◆ **JOB ITEM**: Reproduce the passage on testing Python packages from "Import tests can" to "test methods.", substituting "build" for every occurrence of "installation".

◆ **PAGE EXTRACT**:
==========
This can be expressed like so:

.. code-block:: python

   @property
   def import_modules(self):
       modules = ['yaml']

       if '+libyaml' in self.spec:
           modules.append('yaml.cyaml')

       return modules


These tests often catch missing dependencies and non-RPATHed
libraries. Make sure not to add modules/packages containing the word
"test", as these likely won't end up in the installation directory,
or may require test dependencies like pytest to be installed.

Import tests can be run during the installation using ``spack install
--test=root`` or at any time after the installation using
``spack test run``.

""""""""""
Unit tests
""""""""""

The package may have its own unit or regression tests. Spack can
run these tests during the installation by adding phase-appropriate
test methods.

For example, ``py-numpy`` adds the following as a check to run
after the ``install`` phase:

.. code-block:: python

   @run_after('install')
   @on_package_attributes(run_tests=True)
   def install_test(self):
       with working_dir('spack-test', create=True):
           python('-c', 'import numpy; numpy.test("full", verbose=2)')


when testing is enabled during the installation (i.e., ``spack install
--test=root``).

.. note::

   Additional information is available on :ref:`install phase tests
   <install_phase-tests>`.

^^^^^^^^^^^^^^^^^^^^^^^^^^^^^
Setup file in a sub-directory
^^^^^^^^^^^^^^^^^^^^^^^^^^^^^

In order to be compatible with package managers like ``pip``, the package
is required to place its ``setup.py`` in the root of the tarball. However,
not every Python package cares about ``pip`` or PyPI. If you are installing
a package that is not hosted on PyPI, you may find that it places its
``setup.py`` in a sub-directory. To handle this, add the directory containing
``setup.py`` to the package like so:

.. code-block:: python

   build_directory = 'source'


^^^^^^^^^^^^^^^^^^^^^^^^^^^^
Alternate names for setup.py
^^^^^^^^^^^^^^^^^^^^^^^^^^^^

As previously mentioned, packages need to call their setup script ``setup.py``
in order to be compatible with package managers like ``pip``. However, some
packages like
`py-meep <https://github.com/spack/spack/blob/develop/var/spack/repos/builtin/packages/py-meep/package.py>`_  and
`py-adios <https://github.com/spack/spack/blob/develop/var/spack/repos/builtin/packages/py-adios/package.py>`_
come with multiple setup scripts, one for a serial build and another for a
parallel build. You can override the default name to use like so:

.. code-block:: python

   def setup_file(self):
       return 'setup-mpi.py' if '+mpi' in self.spec else 'setup.py'


^^^^^^^^^^^^^^^^^^^^^^^^^^^^^^^^^^^^^^^^^^
PythonPackage vs. packages that use Python
^^^^^^^^^^^^^^^^^^^^^^^^^^^^^^^^^^^^^^^^^^

There are many packages that make use of Python, but packages that depend
on Python are not necessarily ``PythonPackage``'s.
==========
◆ **THE DATA**:
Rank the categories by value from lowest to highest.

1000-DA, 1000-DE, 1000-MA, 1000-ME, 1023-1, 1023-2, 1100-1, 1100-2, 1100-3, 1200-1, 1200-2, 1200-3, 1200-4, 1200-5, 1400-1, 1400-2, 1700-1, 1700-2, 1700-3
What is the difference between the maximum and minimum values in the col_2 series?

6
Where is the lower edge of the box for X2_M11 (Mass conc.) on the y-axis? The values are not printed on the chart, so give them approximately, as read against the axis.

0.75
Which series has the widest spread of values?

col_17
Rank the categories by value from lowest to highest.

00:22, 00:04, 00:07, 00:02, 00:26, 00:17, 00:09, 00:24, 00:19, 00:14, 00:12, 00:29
==========
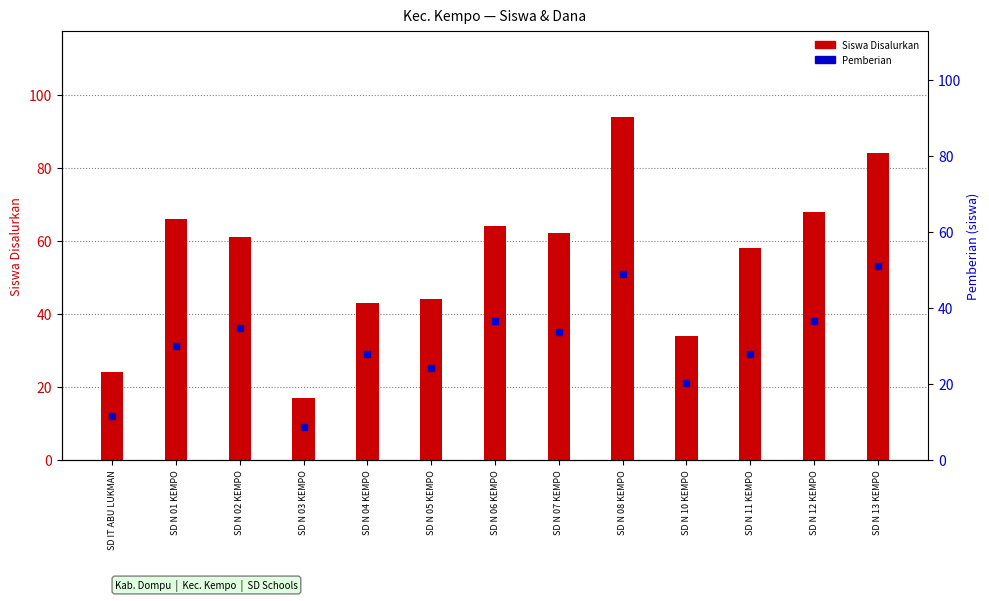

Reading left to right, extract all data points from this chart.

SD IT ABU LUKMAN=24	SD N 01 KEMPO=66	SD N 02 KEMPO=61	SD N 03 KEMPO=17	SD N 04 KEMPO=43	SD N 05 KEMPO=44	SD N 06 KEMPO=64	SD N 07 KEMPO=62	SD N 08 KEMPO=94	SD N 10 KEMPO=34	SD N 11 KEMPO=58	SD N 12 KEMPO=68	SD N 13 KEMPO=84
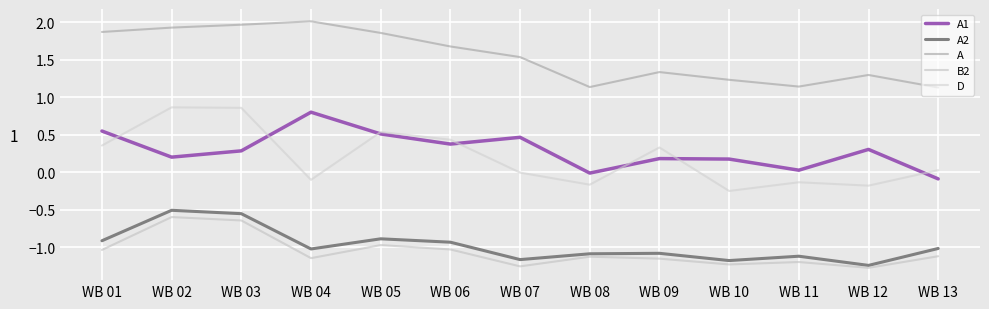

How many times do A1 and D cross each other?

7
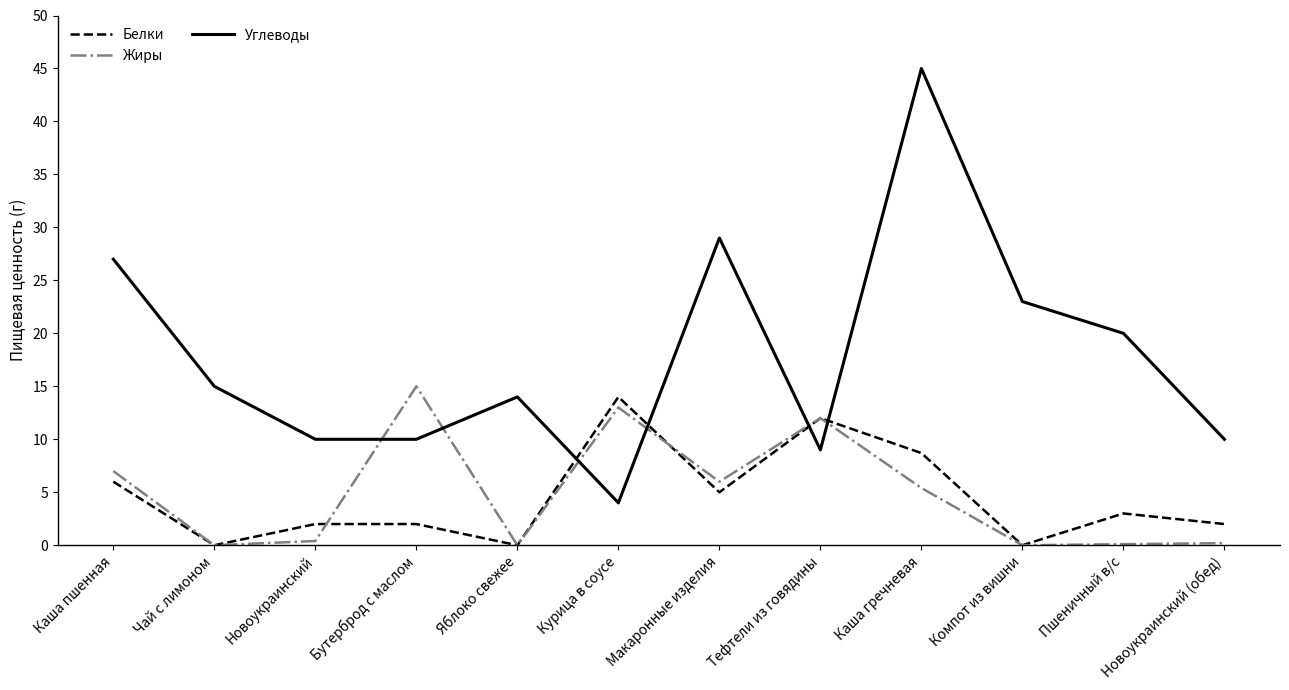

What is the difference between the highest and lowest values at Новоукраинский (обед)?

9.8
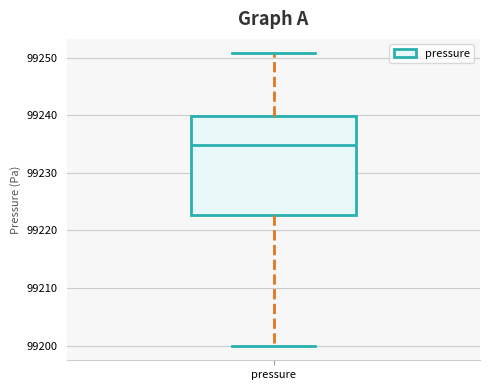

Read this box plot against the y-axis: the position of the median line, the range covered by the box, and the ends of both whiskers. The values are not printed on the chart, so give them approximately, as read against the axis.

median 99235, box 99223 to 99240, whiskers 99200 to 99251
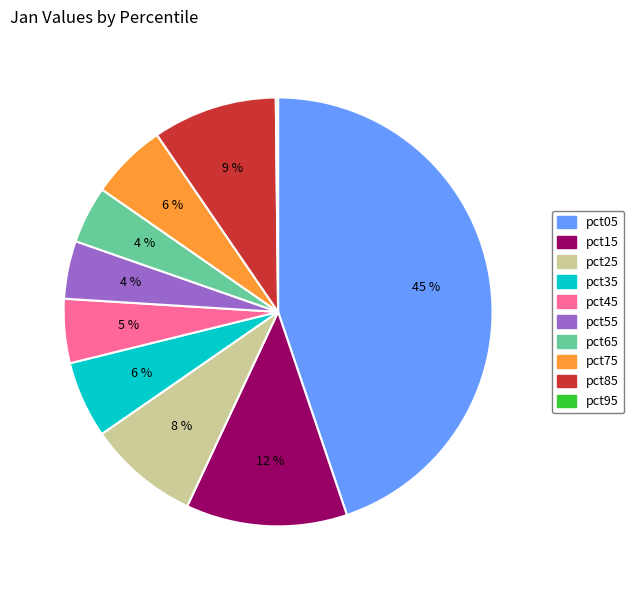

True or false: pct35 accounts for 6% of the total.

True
==========
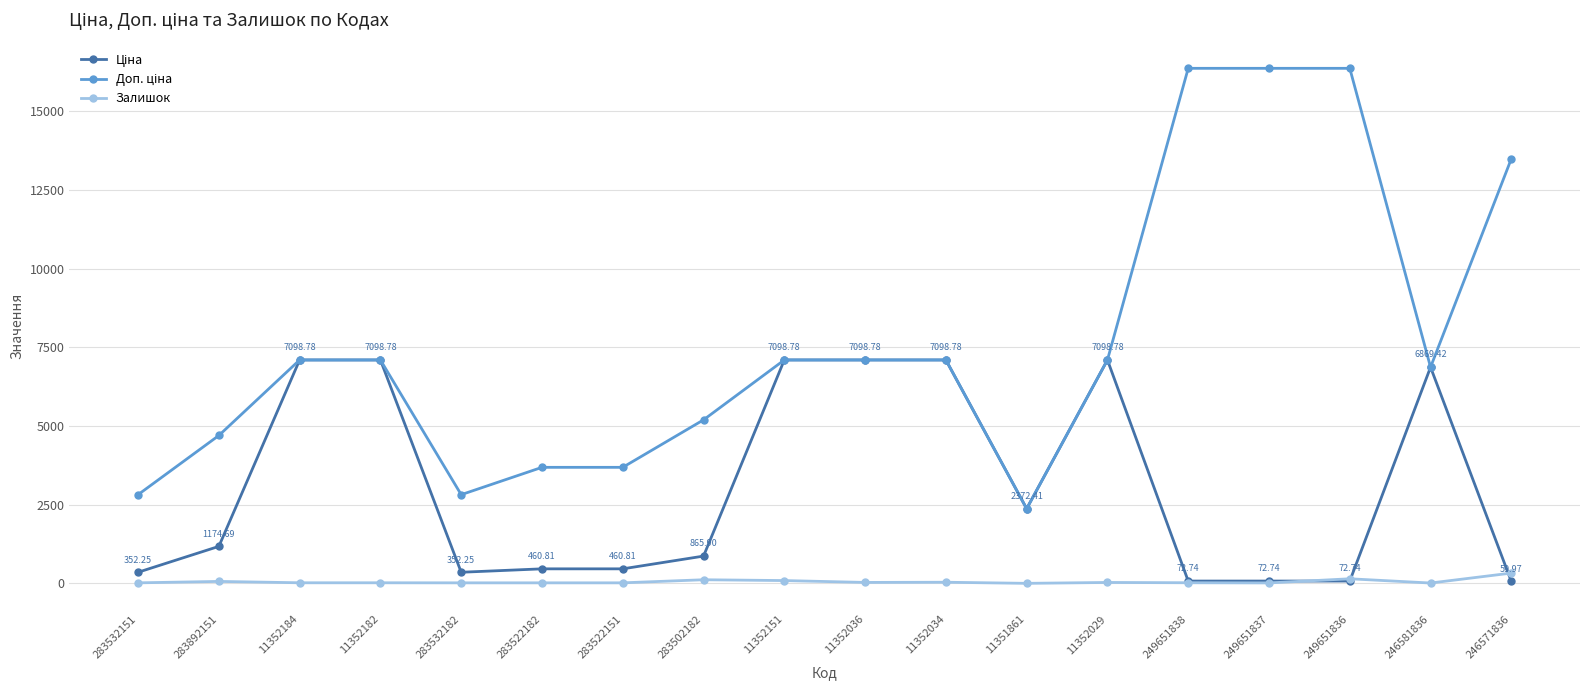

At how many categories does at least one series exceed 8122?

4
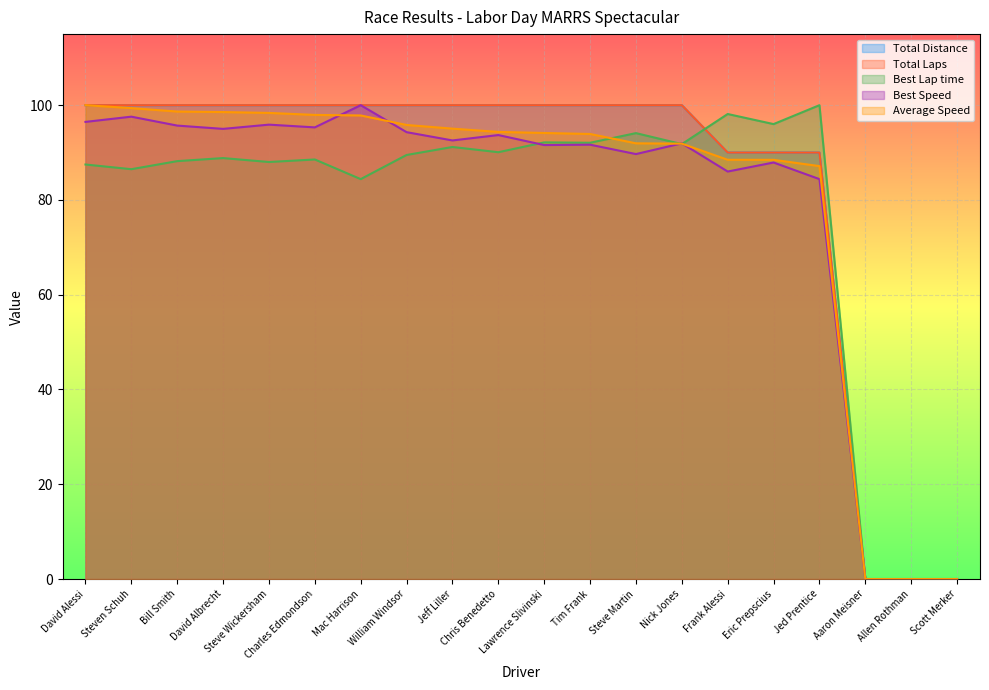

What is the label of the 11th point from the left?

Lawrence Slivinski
==========
◆ **ANSWER TO THIS PROBLEM**:
Import tests can be run during the build using ``spack install
--test=root`` or at any time after the build using
``spack test run``.

""""""""""
Unit tests
""""""""""

The package may have its own unit or regression tests. Spack can
run these tests during the build by adding phase-appropriate
test methods.